Paracetamol doesn’t speed recovery from acute low back pain: Study

July 29, 2014

Paracetamol did not improve recovery time for people with low back pain, compared to placebo, according to a study published in The Lancet.

Paracetamol did not improve recovery time for people with low back pain, compared to placebo, according to a study published in TheLancet.

Christopher M. Williams, PhD, of the University of Sydney in Australia, and colleagues used 3-arm randomized trials to compare paracetamol taken regularly, to paracetamol taken as-needed, to placebo medication.

“We thought that, as recommended in treatment guidelines, paracetamol needed to be taken regularly to be effective,” Williams said. “However, patients typically only take paracetamol whenever they need pain relief so we wanted to test the difference between regular doses and as needed doses, in addition to assessing if paracetamol worked for back pain overall compared to placebo.”

To test these hypotheses and ensure adequate blinding of participants, assessors and clinicians, the researchers used a double dummy placebo-controlled design, which means every patient had 2 different tablets to take-1 type of tablet to take regularly and 1 type to take as needed for pain relief. In one group the regular tablets contained real paracetamol and the as-needed tablets were placebo. In the next group the as-needed tablet contained real paracetamol and the regular tablets were placebo tablets, and in the third group both sets of tablets were placebo.

“We asked the participants to take the tablets until they recovered or for a maximum of 4 weeks and asked them to record their pain every day,” Williams said. “We followed them for 3 months.”

The researchers found the pain intensity and a range of other relevant measures, such as patient’s physical function was not different between the treatment groups.

Study participants recovered relatively quickly from their back pain, despite no effect of paracetamol, according to Williams.

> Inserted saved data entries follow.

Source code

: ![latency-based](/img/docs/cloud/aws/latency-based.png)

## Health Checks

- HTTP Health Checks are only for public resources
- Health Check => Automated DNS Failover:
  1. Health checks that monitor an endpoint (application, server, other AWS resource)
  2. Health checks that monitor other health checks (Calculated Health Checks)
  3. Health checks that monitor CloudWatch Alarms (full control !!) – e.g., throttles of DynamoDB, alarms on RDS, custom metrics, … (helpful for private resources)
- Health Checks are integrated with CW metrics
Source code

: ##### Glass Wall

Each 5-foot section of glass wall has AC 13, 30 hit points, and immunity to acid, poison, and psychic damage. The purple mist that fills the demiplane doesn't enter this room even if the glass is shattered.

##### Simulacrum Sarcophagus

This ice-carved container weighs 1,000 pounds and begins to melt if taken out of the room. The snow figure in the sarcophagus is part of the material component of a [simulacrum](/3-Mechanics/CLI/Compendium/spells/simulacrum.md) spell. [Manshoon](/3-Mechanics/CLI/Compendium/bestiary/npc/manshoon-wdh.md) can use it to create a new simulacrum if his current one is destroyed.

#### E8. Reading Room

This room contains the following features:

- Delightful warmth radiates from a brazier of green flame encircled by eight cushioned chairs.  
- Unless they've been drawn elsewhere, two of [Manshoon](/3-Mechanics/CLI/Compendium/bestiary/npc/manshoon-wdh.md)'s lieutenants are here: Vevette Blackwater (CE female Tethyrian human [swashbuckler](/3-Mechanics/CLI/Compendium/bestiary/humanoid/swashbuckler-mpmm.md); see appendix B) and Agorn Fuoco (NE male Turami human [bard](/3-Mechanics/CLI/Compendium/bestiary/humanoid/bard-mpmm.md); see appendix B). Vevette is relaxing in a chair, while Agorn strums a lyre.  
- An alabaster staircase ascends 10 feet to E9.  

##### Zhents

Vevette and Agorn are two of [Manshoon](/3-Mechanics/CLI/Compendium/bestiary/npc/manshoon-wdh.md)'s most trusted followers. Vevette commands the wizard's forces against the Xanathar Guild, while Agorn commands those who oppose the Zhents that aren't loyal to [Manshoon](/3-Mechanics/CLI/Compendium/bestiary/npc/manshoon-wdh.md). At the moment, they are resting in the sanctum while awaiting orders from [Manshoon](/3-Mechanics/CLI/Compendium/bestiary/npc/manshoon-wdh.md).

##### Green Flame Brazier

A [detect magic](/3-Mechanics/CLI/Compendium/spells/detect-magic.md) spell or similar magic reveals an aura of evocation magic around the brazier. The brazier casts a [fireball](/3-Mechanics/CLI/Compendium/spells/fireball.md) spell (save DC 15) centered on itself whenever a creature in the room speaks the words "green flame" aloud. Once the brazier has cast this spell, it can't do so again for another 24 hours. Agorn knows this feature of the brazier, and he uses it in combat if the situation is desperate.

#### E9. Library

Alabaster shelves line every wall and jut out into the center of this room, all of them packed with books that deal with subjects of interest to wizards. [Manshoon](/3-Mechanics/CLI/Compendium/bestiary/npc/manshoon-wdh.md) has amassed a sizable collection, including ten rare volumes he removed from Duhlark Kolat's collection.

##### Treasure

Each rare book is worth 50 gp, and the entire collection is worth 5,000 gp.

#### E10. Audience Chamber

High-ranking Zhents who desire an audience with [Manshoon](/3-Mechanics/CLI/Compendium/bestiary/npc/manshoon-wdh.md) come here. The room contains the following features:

“We think that was because they all received good advice to remain active, avoid bed rest and were reassured they will recover,” he said. “Unfortunately, we also know many patients usually miss out from this aspect of care. We think it is very important this is provided to patients. Our findings show we should consider downgrading the contribution of pain relief medicines in helping people manage their low back pain. Instead the emphasis of treatment should be on reassurance and advice to remain active.”

This study was a follow-up to a trial published in The Lancet in 2007. The results of the previous trial showed adding other treatments to the guideline recommended treatments-advice, reassurance and regular paracetamol-did not speed recovery or improve low back pain symptoms.

“Because the patients studied recovered faster than expected overall, we hypothesised that taking paracetamol regularly was helping with the recovery,” Williams said. “While guidelines recommend regular paracetamol as the first choice analgesic for low back pain, this is actually only based on indirect evidence-that is, in patients with low back pain, paracetamol has only been compared to other medicines. So, previously there was no direct evidence about the efficacy of paracetamol in patients with back pain.”

Paracetamol taken either regularly or as-needed did not speed recovery from acute low back pain or affect pain relief compared to placebo, Williams reiterated.

“This tells us 2 things. First, in addition to good advice and reassurance from a doctor, pain medications don’t seem to have much benefit,” he said. “Second, as paracetamol works to relieve pain for a range of conditions, such as headaches, toothache and for pain after surgery, the mechanisms of back pain are likely to be different from other pain conditions, and this is an area that we need to study more.”